# Another satisfied Attitude customer!



## dirtyolsouth (Sep 19, 2009)

Hi MPers...:ciao:

I just checked my mailbox and my beans from Attitude were there!

:yay: :clap: :banana: :clap: :clap: :banana: :clap: :yay:​ 
12 days so I was just starting to sweat it out...   I usually get 'em in about 5-7 days but Attitude had them in the Royal Post within a day of my order and this time they sat with the USPS/Customs in NYC for 10 days before they made it here.  No Homeland Security stickers or anything...   Awesome stealth on the souvenirs.  

I only ordered one strain - Deep Purple as I've been wanting to try one of the shorter TGA strains for my closet grow and a buddy of mine grows it out west and loves it.  Ya know...  all the kids are doing this purple thing now... lol...  The freebies are killer...   I got 5 Thai Super Skunk seeds, 1 Pineapple Express, 1 dynafem MobyDick and 1 dynafem Power Kush.  I should get a few mothers out of those strains with a little luck...  

Hmmm...  it will let me type MobyDick but not Moby ****...  lol...   Why would it edit the name of a literary classic?  Herman Melville must be rolling over in his grave!  "Arrrrrrr Queequeg...   Do ye see thee whiteness of thy bud?"
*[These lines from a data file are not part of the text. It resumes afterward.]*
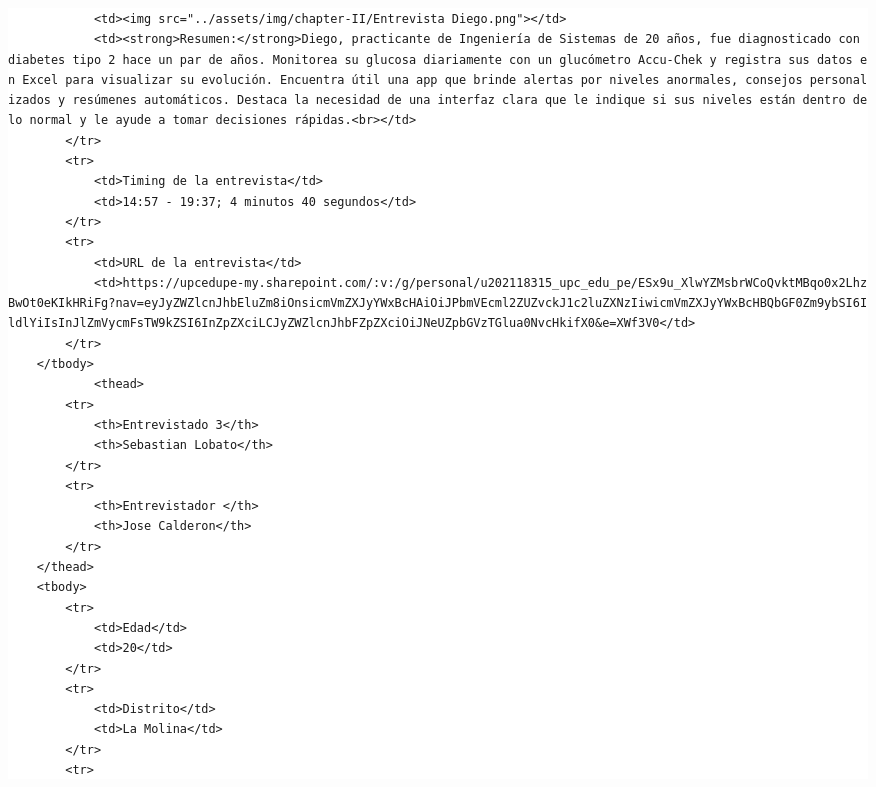                 <td><img src="../assets/img/chapter-II/Entrevista Diego.png"></td>
                <td><strong>Resumen:</strong>Diego, practicante de Ingeniería de Sistemas de 20 años, fue diagnosticado con diabetes tipo 2 hace un par de años. Monitorea su glucosa diariamente con un glucómetro Accu-Chek y registra sus datos en Excel para visualizar su evolución. Encuentra útil una app que brinde alertas por niveles anormales, consejos personalizados y resúmenes automáticos. Destaca la necesidad de una interfaz clara que le indique si sus niveles están dentro de lo normal y le ayude a tomar decisiones rápidas.<br></td>
            </tr>
            <tr>
                <td>Timing de la entrevista</td>
                <td>14:57 - 19:37; 4 minutos 40 segundos</td>
            </tr>
            <tr>
                <td>URL de la entrevista</td>
                <td>https://upcedupe-my.sharepoint.com/:v:/g/personal/u202118315_upc_edu_pe/ESx9u_XlwYZMsbrWCoQvktMBqo0x2LhzBwOt0eKIkHRiFg?nav=eyJyZWZlcnJhbEluZm8iOnsicmVmZXJyYWxBcHAiOiJPbmVEcml2ZUZvckJ1c2luZXNzIiwicmVmZXJyYWxBcHBQbGF0Zm9ybSI6IldlYiIsInJlZmVycmFsTW9kZSI6InZpZXciLCJyZWZlcnJhbFZpZXciOiJNeUZpbGVzTGlua0NvcHkifX0&e=XWf3V0</td>
            </tr>
        </tbody>
                <thead>
            <tr>
                <th>Entrevistado 3</th>
                <th>Sebastian Lobato</th>
            </tr>
            <tr>
                <th>Entrevistador </th>
                <th>Jose Calderon</th>
            </tr>
        </thead>
        <tbody>
            <tr>
                <td>Edad</td>
                <td>20</td>
            </tr>
            <tr>
                <td>Distrito</td>
                <td>La Molina</td>
            </tr>
            <tr>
I used to use Doc Chronic exclusively for years but Attitude had most of the positive current rep on the boards and they carry TGA so I went with them and I'm very pleased.  Gee I love our friends in the UK...   How I wish I could smoke a joint in appreciation or buy a Boddington's with me mates at Attitude...

Cheers!


----------



## Locked (Sep 19, 2009)

Yeah Attitude rocks..plain and simple


----------



## Relentless999 (Sep 19, 2009)

Ya I love attitude!


----------



## classic_rocker_287 (Sep 19, 2009)

yeah, i just got my 2nd order 2 days ago. bubblelisous, ak-48,blue mistic feminised, ohh and 3 freebies.


----------



## AsianSky (Sep 23, 2009)

I got mine seeds a couple weeks ago too . Attitude is the best seed banks of them all . I also put in the discount code "420" and automatically get 15% off my overal final price . Saved 27$ dollars !! :hubba:  Try it sometime people !!


----------



## HippyInEngland (Sep 23, 2009)

Ice cold 

eace:


----------



## 2Dog (Sep 23, 2009)

I love attitude emailed them a few days ago about not being able to read the written reviews. A lady emailed me back and said they are working on it as we speak....imagine reading those!


----------



## AsianSky (Sep 23, 2009)

I got mine out of the breeder pack and into the wallet . Which items did you guys go for stealth ? I would try the coffee mug next time maybe . Dont know abotu the t shirt because i dont know if it plain tshirt or with some weird decors .


----------



## the chef (Sep 23, 2009)

Love the tude I Have blue widow, moby d..k,- dinafem, easyryder-lowlife,and g-13 pinapple express and thai super skunk. I will order from them till the end.


----------



## carolinagrower (Sep 26, 2009)

Attitude is a 10+ in my book! Have tried several different seed banks over the years and while several are good, the overall experience with Attitude is the best. They are the only bank I even check out now.


----------